Problem Description:
There are N piles of stones, each with no more than 100 stones.
Two players play this game, when it is one's turn, one should:
Select a non-empty pile, remove at least one stone, then take arbitrary number of stones from the remaining stones in the pile, and arrange them to be added to arbitrary number of the other piles. The first player who couldn't make a move loses the game. Output whether the first player would win the game.

Constraints:
1 ≤ N ≤ 10

Solution:
Let us pair piles with identical number of stones together. If the piles in some state can be perfectly paired, this is a losing state, because whatever the first player does, the second player needs only to mimic his move, which in the end leads to the first player's losing state. However, if there is at least one pile that cannot be paired, we can always modify all the piles so that they are perfectly paired. We need only to consider the set of piles that are not paired. Suppose that they are sorted by their size. We can observe that the largest pile must be larger than the sum of each adjacent pile's difference of size. Suppose this set contains odd number of piles, then we only need to distribute stones from the largest pile to each odd indexed piles (1 based), and remove itself.
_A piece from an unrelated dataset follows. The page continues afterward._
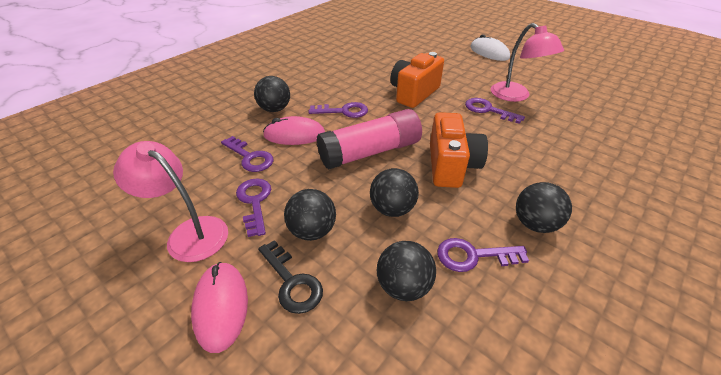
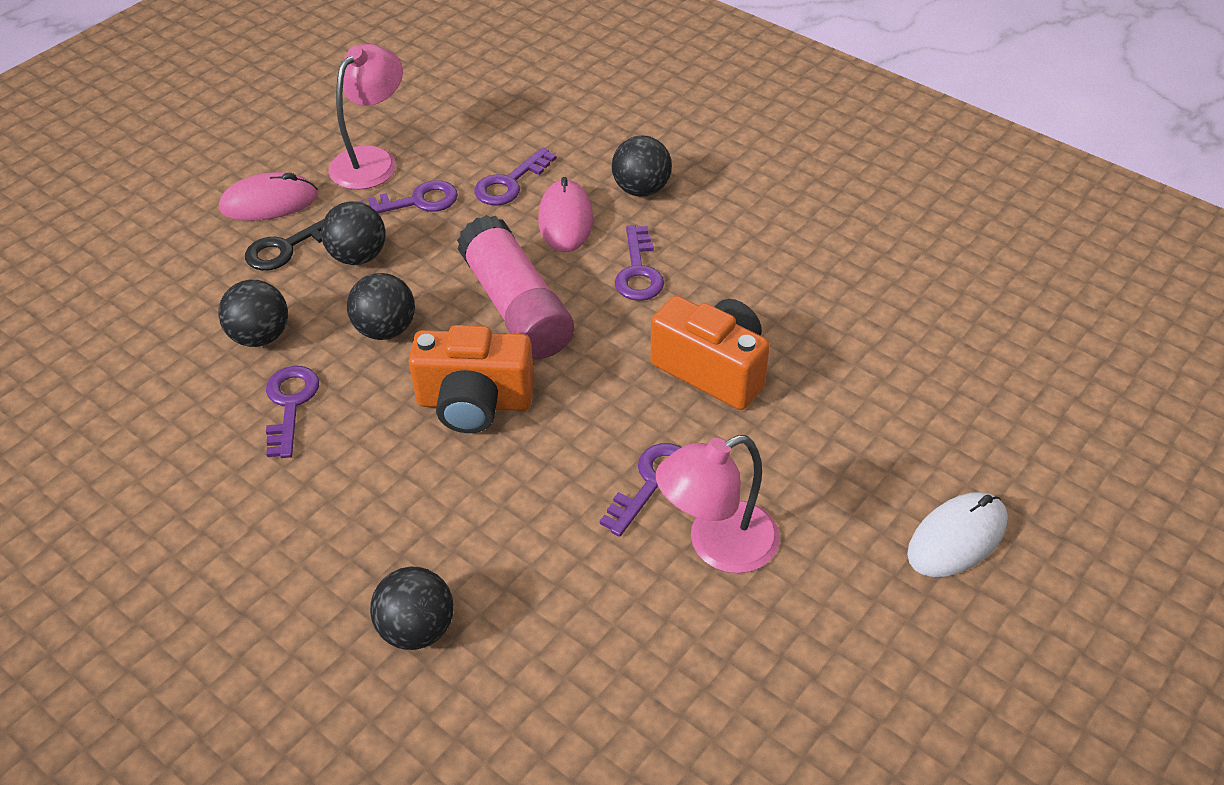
camera: 90 degrees right, 5 degrees up
black ball [516,182,572,233] -> black ball moved to [370,567,454,650]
Otherwise, move the largest pile to the front and distribute stones from it to each odd indexed piles, and remove the stones if there is more than the second pile.

Code:

#include <iostream>
#include <vector>

signed main() {
  std::ios::sync_with_stdio(false);
  int n;
  while (std::cin >> n && n) {
    std::vector<int> vec(100 + 1);
    for (int i = 0; i < n; ++i) {
      int x;
      std::cin >> x;
      ++vec[x];
    }
    bool any_odd = false;
    for (int i = 1; i < 101; ++i) {
      any_odd |= vec[i] & 1;
    }
    std::cout << any_odd << std::endl;
  }
  return 0;
}